In the second edition of his column, API Executive Director Tom Rosenstiel covers four major challenges to journalism today and four attempts to confront them that are worth watching.
+ Trust Tip: Use comments to explain and defend your work, part two (Trusting News)
TRY THIS AT HOME
Network mapping is a concrete method to include more voices in reporting (Nieman Lab)
Many journalists find that, despite their best intentions, it’s difficult to include more diverse voices in their stories. Elise Stolte of the Edmonton Journal writes that Hearken’s network mapping technique has taught her a strategy to overcome inertia and address the issue. Network mapping involves literally drawing a map that connects all people who may be interested in the topic at hand, including those outside the publication’s traditional audience. Once all the interested groups are written down, a reporter can then work their way through the list, reaching out to contacts in each circle for their thoughts. Building those relationships can lead to more story ideas and more connections in a part of the community that may be underrepresented in the media.
+ Related: Chalkbeat and the Reynolds Journalism Institute are building a better system for tracking source diversity — and they’re looking for help from newsrooms (Chalkbeat)
OFFSHORE
UK paper clears seven pages to show photos of local COVID-19 victims (Behind Local News)

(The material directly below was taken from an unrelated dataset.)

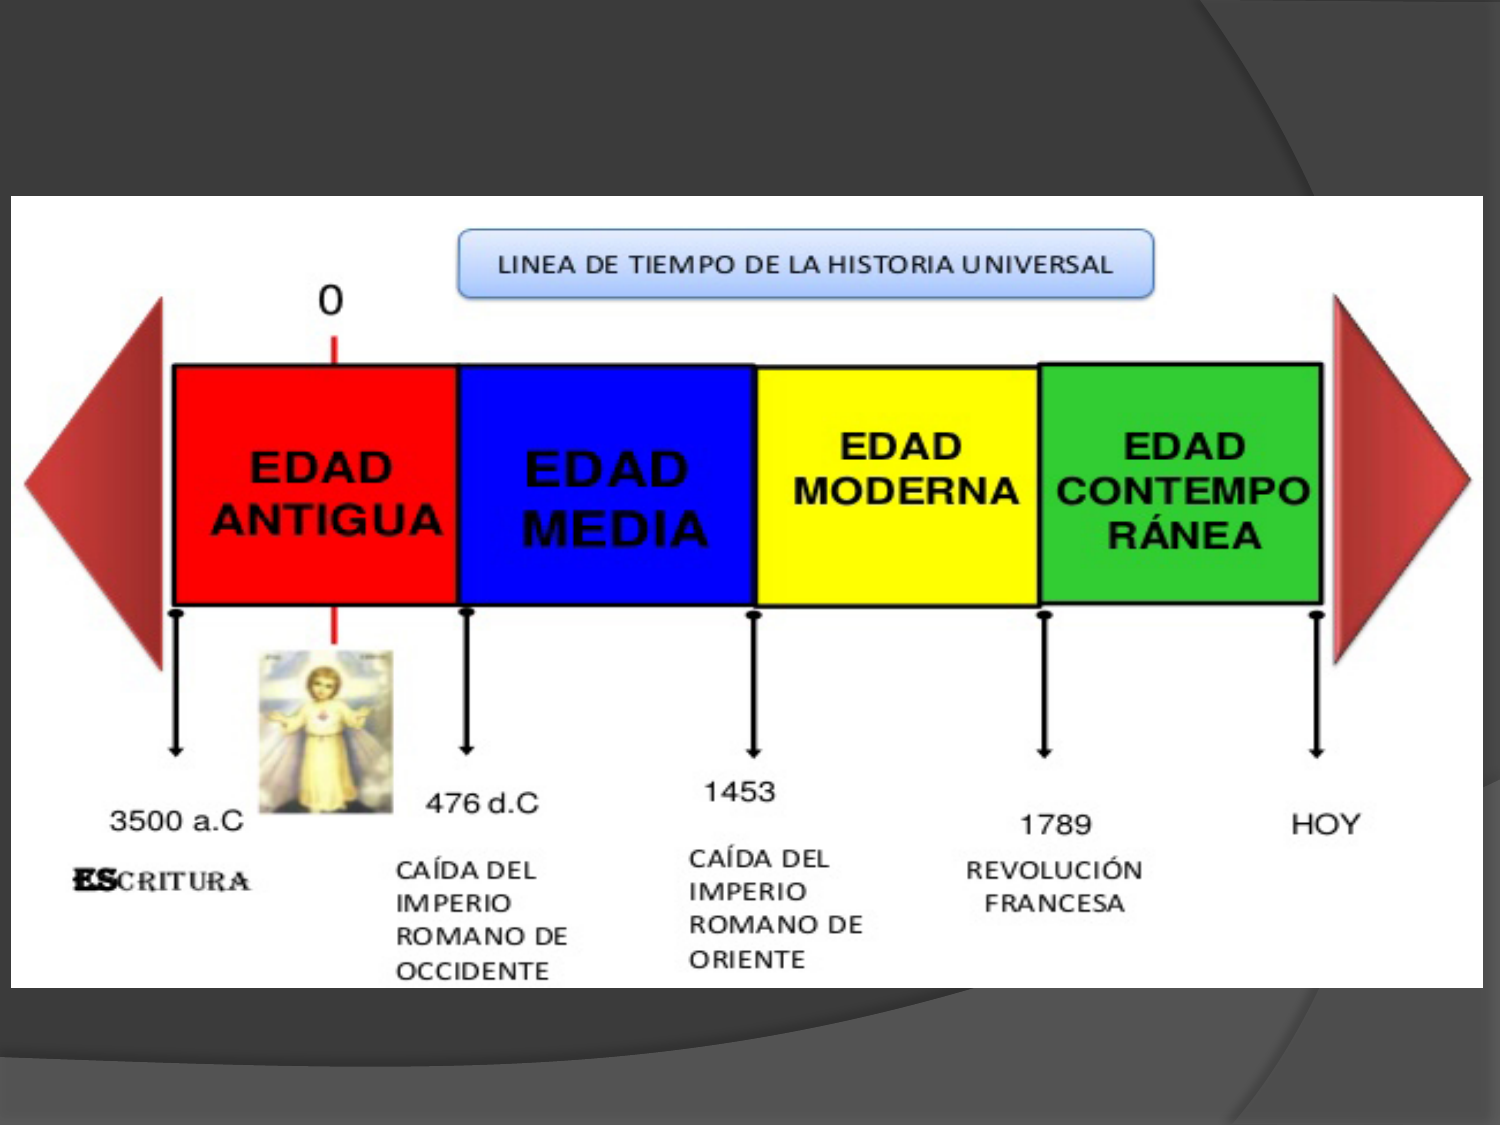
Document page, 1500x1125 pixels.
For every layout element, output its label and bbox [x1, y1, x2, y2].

picture [10, 196, 1483, 988]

Britain’s Manchester Evening News dedicated its first seven pages to photos of the region’s COVID-19 victims to mark the one-year anniversary of the area’s first pandemic death. The front cover featured 40 photos, and the tribute overall included 218 pictures sent in by readers whose loved ones have passed. The tribute mentions that for every picture shown, there have been another 25 deaths in the Manchester area. The paper has been running “Loved and Lost” articles, which allow readers to pay tributes to victims of COVID-19. In January, the Evening News ran an interactive piece online dedicated to the more than 4,000 locals who died from COVID-19 in 2020.
OFFBEAT
NPR’s training team walks applicants through writing a cover letter for a public media job or internship (NPR Training)
As part of NPR’s publicly available training materials, Holly J. Morris, NPR Training’s Digital Storytelling Specialist, has written a guide to writing a cover letter for a public media job or internship. The tongue-in-cheek sample letter gives tips on how to stand out among a crowded field of applicants, how to focus on what the applicant would bring to the specific role, and how to avoid overused internet jargon. The letter also includes step-by-step tips on creating a letterhead and a signature that are suitable for cover letters.
UP FOR DEBATE
Being owned by a billionaire is a struggling newsroom’s dream, but it can turn into a nightmare (CNN)
With so many newsrooms struggling, many have debated whether billionaire owners are the solution to the industry’s woes. In interviews with multiple people who work at news outlets owned by billionaires, Kerry Flynn writes that staffers often feel “at the whims of a super rich and sometimes capricious owner.” Some assumed that their billionaire owners were primarily interested in the public good, instead of profit-making, and that they could use their wealth to keep the lights on during a difficult economic period. But the same struggles for sustainability exist, and often the attempts to stay afloat, such as layoffs and story quotas, leave staffers demoralized.
SHAREABLE
Newsrooms are getting creative about presenting long-form journalism in the internet era (Axios)
Long-form journalism is having a digital resurgence, in everything from newsletters to podcasts to documentaries. As news outlets have moved away from text-heavy pieces toward smaller, more digestible formats, engaged time on individual news stories has risen. More stories are now rolled out with accompanying formats — such as short-form courses, pop-up newsletters or limited-run podcasts — while many large outlets are licensing their longer articles to streaming companies to turn into documentaries. These new formats can be difficult to reconcile with traditional journalism rules, as The New York Times discovered when its Caliphate podcast failed to meet the paper’s editorial standards.